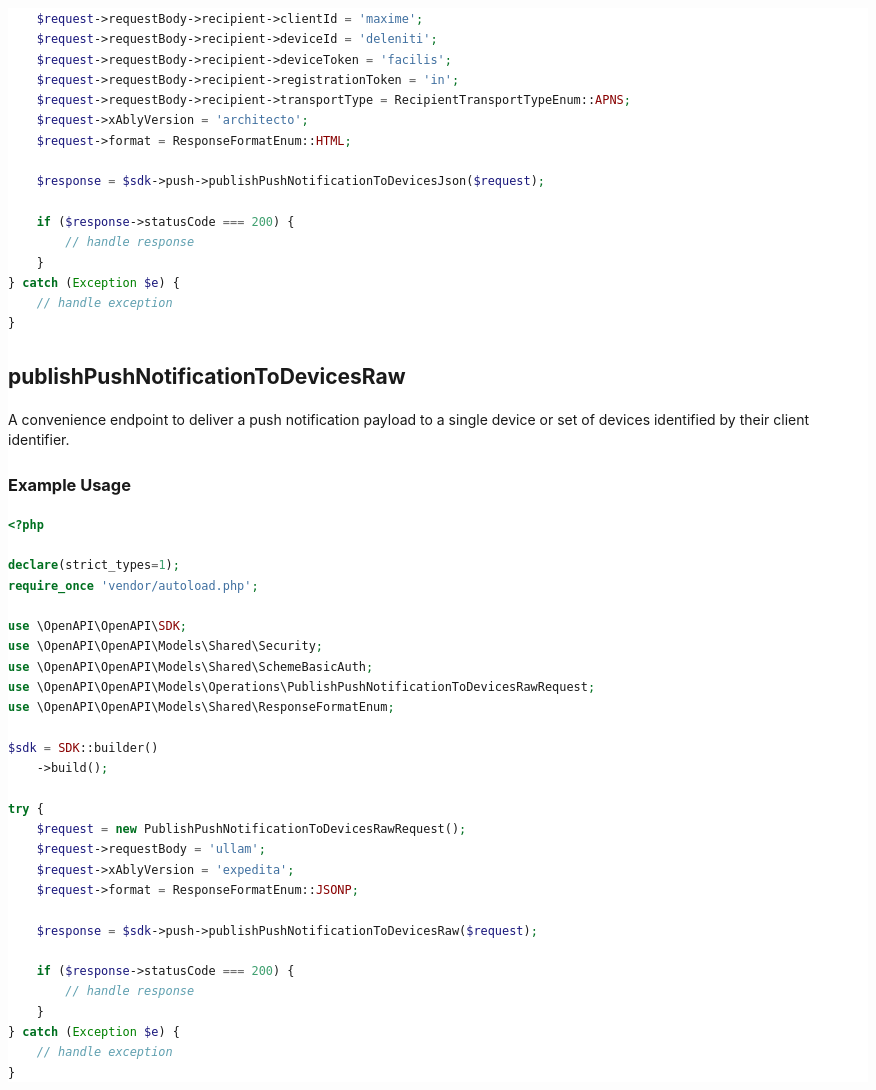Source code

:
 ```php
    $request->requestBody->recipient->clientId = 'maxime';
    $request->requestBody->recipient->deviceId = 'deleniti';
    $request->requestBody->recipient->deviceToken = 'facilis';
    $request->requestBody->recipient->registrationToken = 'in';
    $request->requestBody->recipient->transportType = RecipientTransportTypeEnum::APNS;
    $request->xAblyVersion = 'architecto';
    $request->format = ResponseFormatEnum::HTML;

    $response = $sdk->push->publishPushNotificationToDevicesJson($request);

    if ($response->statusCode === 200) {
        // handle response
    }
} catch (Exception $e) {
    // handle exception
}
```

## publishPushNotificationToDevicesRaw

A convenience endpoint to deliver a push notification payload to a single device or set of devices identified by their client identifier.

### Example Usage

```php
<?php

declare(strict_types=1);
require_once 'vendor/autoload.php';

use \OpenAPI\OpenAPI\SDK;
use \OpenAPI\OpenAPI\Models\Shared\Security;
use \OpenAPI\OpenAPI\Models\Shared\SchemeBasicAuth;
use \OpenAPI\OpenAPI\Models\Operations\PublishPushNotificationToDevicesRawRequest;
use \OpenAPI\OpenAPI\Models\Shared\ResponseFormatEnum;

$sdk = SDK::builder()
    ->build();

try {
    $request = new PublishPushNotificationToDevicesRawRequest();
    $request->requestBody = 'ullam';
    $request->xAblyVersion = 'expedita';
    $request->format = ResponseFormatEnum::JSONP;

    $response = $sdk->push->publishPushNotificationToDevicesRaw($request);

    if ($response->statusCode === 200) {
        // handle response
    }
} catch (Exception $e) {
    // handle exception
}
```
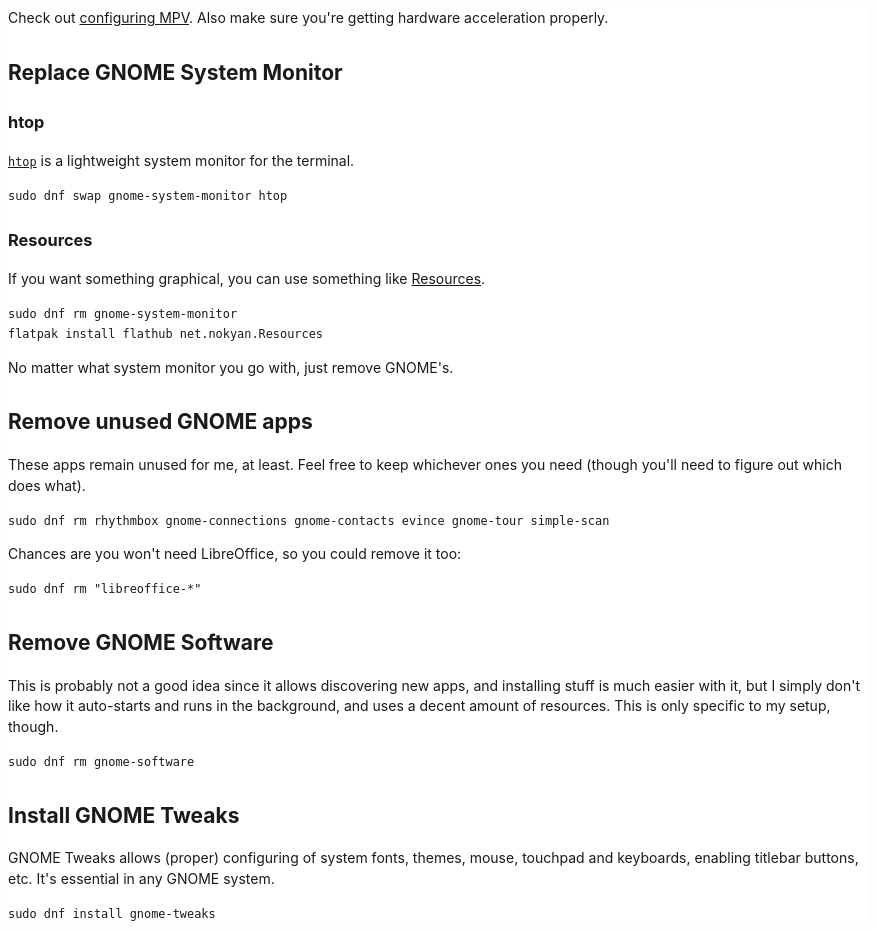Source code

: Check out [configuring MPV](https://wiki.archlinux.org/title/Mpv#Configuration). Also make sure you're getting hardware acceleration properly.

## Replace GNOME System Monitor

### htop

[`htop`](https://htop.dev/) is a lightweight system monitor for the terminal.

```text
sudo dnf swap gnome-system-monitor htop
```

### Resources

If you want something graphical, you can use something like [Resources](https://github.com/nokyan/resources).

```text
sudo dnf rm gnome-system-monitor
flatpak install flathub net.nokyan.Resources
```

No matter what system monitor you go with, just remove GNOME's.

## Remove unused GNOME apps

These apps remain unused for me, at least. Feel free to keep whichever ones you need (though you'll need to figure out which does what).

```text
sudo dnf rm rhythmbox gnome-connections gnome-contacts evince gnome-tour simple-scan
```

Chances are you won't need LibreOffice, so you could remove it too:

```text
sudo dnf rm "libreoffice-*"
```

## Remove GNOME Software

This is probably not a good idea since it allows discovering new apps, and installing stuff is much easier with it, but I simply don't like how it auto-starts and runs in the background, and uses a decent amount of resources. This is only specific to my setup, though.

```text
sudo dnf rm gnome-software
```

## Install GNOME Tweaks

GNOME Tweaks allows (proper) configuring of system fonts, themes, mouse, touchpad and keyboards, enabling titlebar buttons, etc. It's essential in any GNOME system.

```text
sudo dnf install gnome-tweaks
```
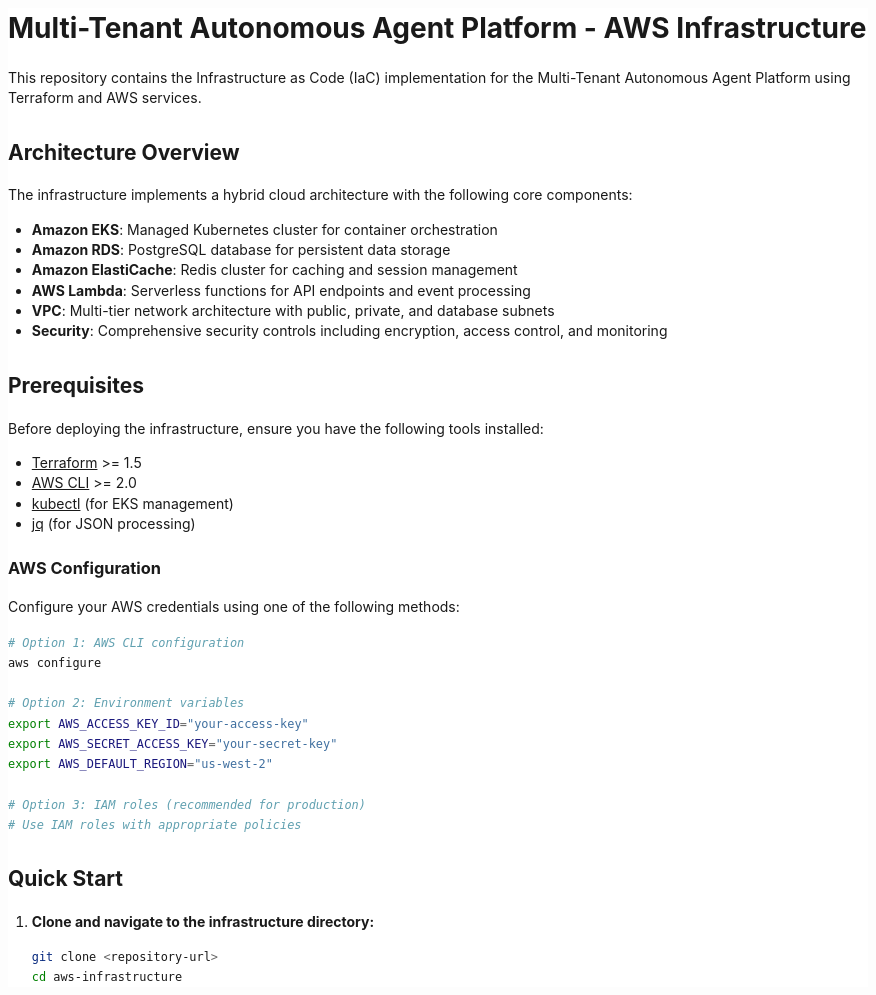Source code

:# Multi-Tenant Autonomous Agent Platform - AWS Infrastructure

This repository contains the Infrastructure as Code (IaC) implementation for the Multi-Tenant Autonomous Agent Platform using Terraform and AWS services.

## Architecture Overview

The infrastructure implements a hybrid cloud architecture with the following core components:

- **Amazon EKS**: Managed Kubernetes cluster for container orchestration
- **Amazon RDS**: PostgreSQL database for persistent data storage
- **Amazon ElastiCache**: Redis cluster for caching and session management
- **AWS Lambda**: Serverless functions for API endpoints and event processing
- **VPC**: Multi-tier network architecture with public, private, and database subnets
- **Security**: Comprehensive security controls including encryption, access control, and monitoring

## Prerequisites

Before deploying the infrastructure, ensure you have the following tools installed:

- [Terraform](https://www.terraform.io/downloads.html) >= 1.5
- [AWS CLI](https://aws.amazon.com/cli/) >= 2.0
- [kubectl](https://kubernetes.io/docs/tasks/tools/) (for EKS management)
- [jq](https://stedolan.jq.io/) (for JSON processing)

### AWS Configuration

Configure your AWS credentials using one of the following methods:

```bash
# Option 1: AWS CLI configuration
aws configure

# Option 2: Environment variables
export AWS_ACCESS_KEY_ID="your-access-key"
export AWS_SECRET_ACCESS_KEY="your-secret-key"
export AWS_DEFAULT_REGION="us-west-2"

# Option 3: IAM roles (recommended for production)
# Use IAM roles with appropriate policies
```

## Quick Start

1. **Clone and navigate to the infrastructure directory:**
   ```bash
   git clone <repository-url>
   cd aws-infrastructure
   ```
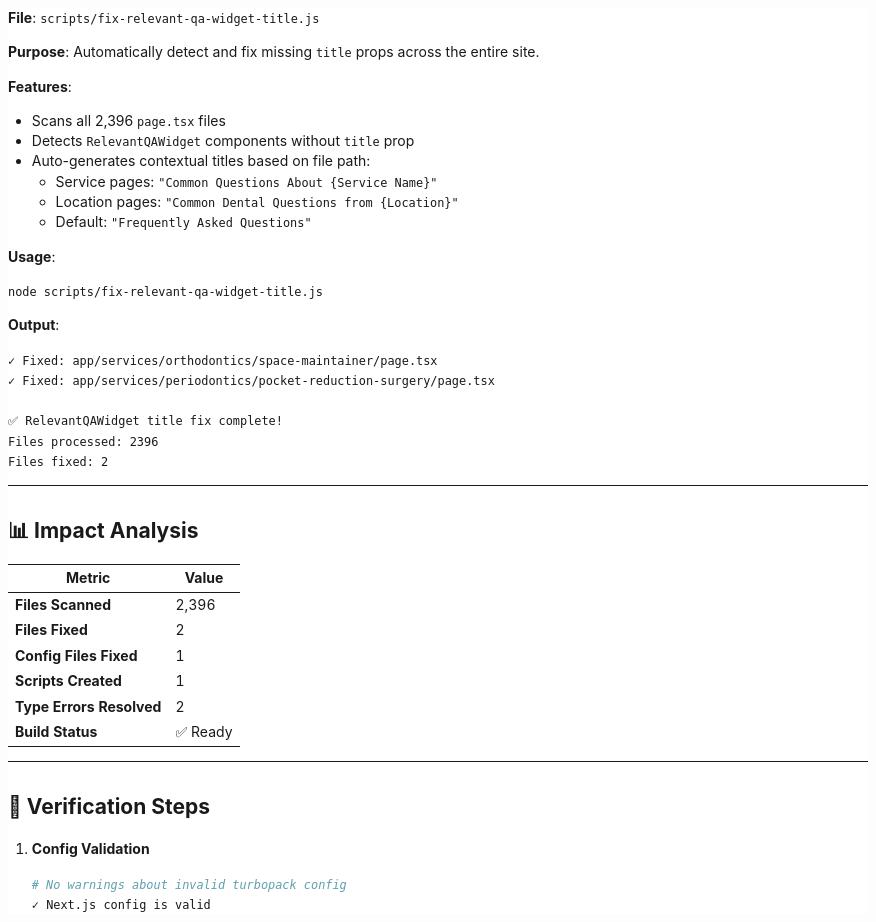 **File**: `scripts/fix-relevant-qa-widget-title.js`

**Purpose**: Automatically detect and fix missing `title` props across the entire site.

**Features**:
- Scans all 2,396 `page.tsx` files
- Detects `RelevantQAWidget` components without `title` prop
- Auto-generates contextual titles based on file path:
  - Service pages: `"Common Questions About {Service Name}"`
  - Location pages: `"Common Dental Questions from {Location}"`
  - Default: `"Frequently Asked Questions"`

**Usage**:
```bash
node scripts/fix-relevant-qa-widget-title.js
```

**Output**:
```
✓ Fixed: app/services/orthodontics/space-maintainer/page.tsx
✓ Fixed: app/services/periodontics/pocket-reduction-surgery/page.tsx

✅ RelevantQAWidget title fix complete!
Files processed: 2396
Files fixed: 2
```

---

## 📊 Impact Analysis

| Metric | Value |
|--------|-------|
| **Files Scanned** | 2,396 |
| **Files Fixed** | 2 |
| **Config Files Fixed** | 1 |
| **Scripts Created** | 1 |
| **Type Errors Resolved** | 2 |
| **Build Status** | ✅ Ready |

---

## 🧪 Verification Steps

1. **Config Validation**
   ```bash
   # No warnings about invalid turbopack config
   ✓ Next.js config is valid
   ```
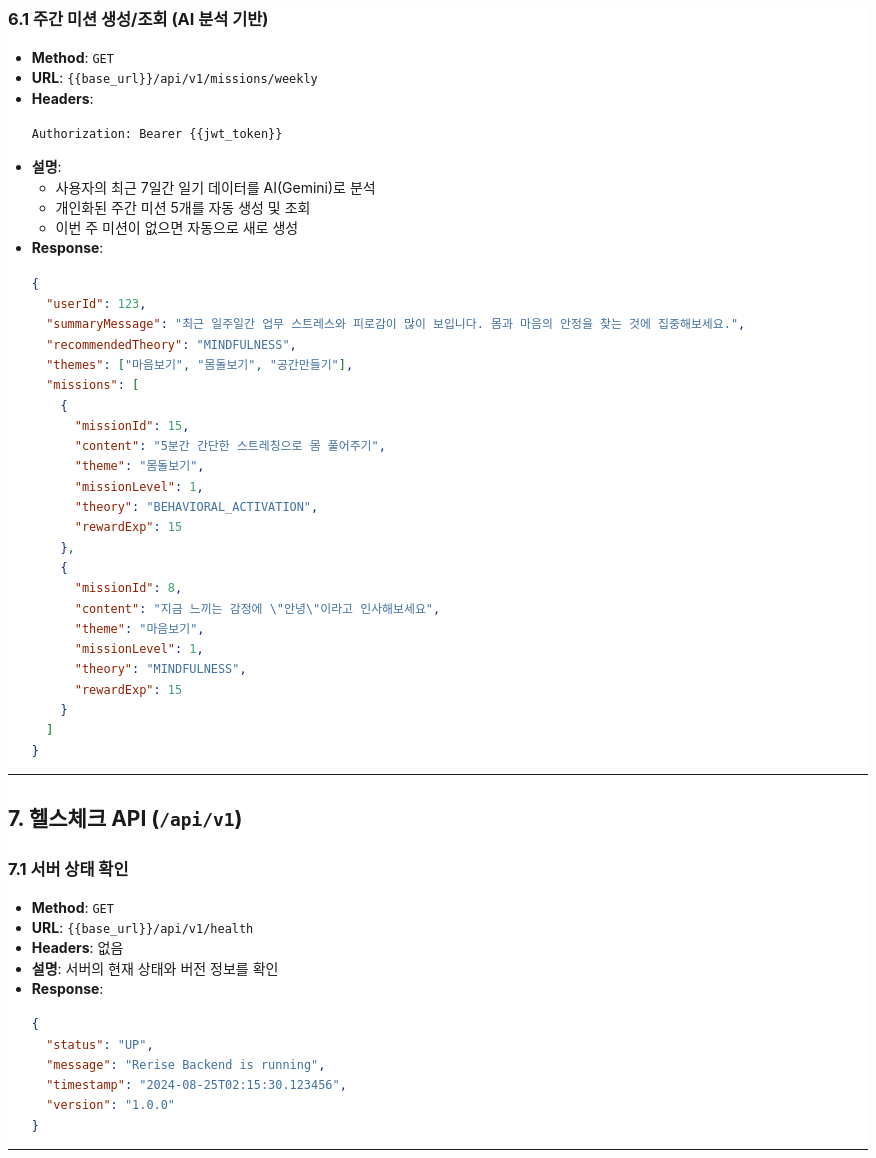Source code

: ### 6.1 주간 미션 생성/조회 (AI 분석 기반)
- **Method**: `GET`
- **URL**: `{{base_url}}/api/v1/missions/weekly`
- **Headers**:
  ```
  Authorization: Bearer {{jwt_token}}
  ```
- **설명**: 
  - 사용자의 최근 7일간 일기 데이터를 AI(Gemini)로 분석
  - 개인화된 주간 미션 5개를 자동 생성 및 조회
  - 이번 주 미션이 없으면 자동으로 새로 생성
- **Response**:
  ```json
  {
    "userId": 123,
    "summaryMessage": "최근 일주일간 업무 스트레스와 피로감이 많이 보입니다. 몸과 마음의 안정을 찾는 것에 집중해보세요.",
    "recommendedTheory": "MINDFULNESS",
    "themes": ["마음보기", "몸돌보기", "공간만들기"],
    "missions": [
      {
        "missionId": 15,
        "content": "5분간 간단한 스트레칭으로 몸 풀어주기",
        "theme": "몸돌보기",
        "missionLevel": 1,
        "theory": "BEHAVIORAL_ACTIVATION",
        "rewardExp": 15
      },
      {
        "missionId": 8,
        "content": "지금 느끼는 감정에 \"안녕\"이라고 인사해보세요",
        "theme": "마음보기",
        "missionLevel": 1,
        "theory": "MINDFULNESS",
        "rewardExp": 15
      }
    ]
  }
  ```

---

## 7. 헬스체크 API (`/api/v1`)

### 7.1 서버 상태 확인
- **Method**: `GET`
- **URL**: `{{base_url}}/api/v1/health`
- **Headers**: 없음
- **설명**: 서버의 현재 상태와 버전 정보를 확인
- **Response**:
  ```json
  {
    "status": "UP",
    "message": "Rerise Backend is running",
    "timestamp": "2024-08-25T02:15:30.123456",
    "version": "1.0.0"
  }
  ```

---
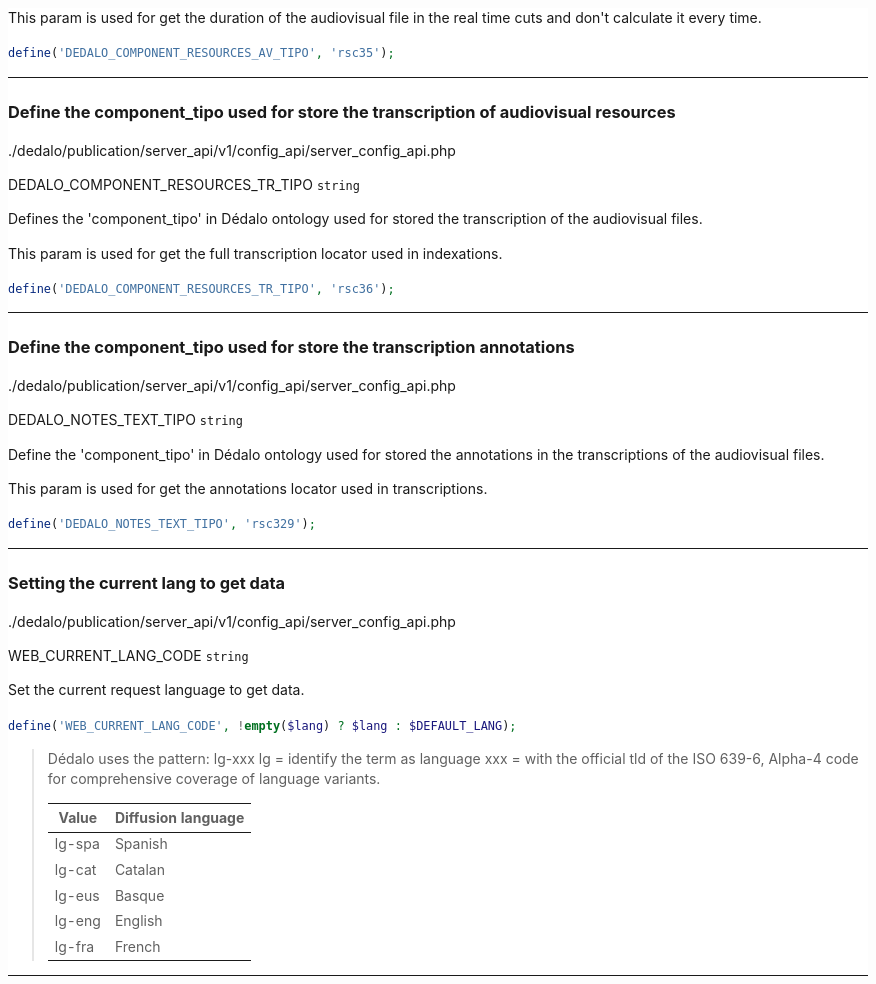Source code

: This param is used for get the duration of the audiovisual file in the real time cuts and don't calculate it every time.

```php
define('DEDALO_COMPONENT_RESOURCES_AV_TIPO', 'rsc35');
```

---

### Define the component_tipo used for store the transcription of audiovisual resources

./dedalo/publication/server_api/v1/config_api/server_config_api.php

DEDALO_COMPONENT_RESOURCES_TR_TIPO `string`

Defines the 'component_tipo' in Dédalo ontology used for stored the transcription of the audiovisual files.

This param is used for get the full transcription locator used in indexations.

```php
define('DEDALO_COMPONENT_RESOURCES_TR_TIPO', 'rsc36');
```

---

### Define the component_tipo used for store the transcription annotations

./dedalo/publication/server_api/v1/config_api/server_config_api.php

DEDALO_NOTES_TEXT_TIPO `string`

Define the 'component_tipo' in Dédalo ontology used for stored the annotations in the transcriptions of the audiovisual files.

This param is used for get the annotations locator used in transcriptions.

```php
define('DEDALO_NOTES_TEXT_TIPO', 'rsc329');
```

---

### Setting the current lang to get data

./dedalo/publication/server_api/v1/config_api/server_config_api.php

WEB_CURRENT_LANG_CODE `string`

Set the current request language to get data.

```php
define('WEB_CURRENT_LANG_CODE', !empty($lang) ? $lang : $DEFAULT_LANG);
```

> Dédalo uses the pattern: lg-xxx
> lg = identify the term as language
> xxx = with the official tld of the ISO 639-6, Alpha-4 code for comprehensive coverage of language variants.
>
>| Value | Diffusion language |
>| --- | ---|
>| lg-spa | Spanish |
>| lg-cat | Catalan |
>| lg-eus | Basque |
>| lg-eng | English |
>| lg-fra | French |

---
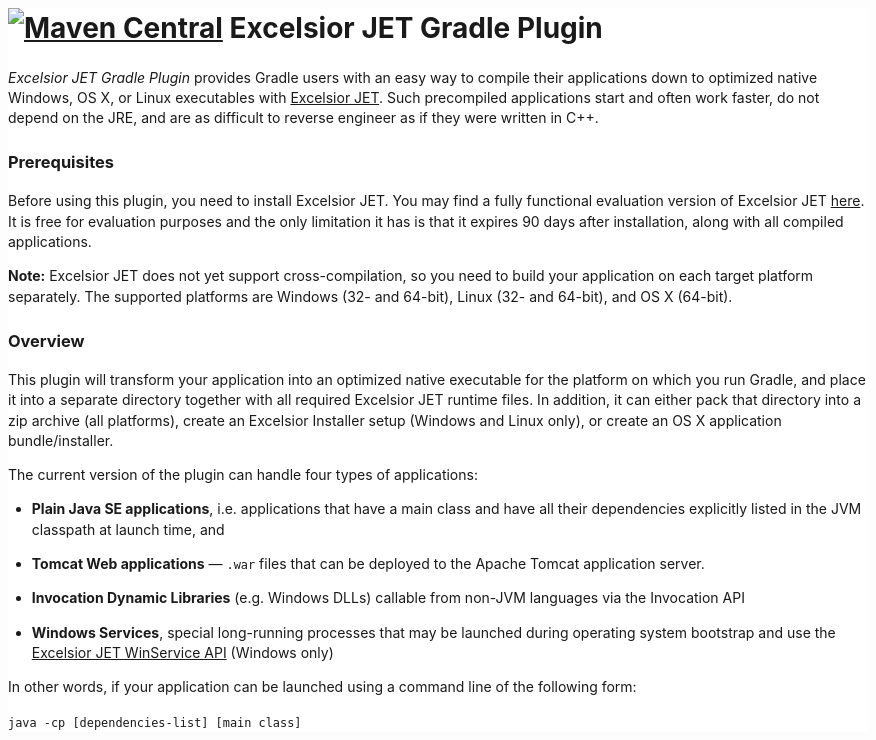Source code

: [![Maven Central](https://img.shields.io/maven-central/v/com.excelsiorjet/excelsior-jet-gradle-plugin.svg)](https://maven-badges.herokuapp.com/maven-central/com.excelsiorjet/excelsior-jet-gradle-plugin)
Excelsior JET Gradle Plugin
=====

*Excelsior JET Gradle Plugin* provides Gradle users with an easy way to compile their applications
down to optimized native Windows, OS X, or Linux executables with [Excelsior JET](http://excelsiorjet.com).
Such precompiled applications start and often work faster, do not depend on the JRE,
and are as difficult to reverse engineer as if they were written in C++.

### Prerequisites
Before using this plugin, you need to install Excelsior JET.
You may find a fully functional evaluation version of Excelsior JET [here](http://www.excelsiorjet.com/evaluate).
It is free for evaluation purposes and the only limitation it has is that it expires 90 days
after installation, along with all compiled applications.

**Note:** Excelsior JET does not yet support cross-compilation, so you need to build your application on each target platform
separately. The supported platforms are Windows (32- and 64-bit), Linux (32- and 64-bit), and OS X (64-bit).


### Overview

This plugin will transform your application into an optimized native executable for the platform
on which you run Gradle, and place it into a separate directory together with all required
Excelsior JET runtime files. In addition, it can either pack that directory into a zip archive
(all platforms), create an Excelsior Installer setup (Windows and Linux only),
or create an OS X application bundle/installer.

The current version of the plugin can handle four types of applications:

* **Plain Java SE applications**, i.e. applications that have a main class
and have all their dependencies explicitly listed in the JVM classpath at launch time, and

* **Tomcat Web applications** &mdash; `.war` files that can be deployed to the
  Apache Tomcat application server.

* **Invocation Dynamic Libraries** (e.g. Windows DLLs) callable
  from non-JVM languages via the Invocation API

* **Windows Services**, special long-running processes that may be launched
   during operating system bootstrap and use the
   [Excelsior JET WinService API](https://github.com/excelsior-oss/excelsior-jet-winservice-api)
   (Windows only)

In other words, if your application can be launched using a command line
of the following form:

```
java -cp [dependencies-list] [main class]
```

● ● ● ● ●

Activity: Which lines of the data above contain the string "cluster"? Copy each of them.

Completed exercise:
- **Amazon EKS**: Managed Kubernetes cluster for container orchestration
- **Amazon ElastiCache**: Redis cluster for caching and session management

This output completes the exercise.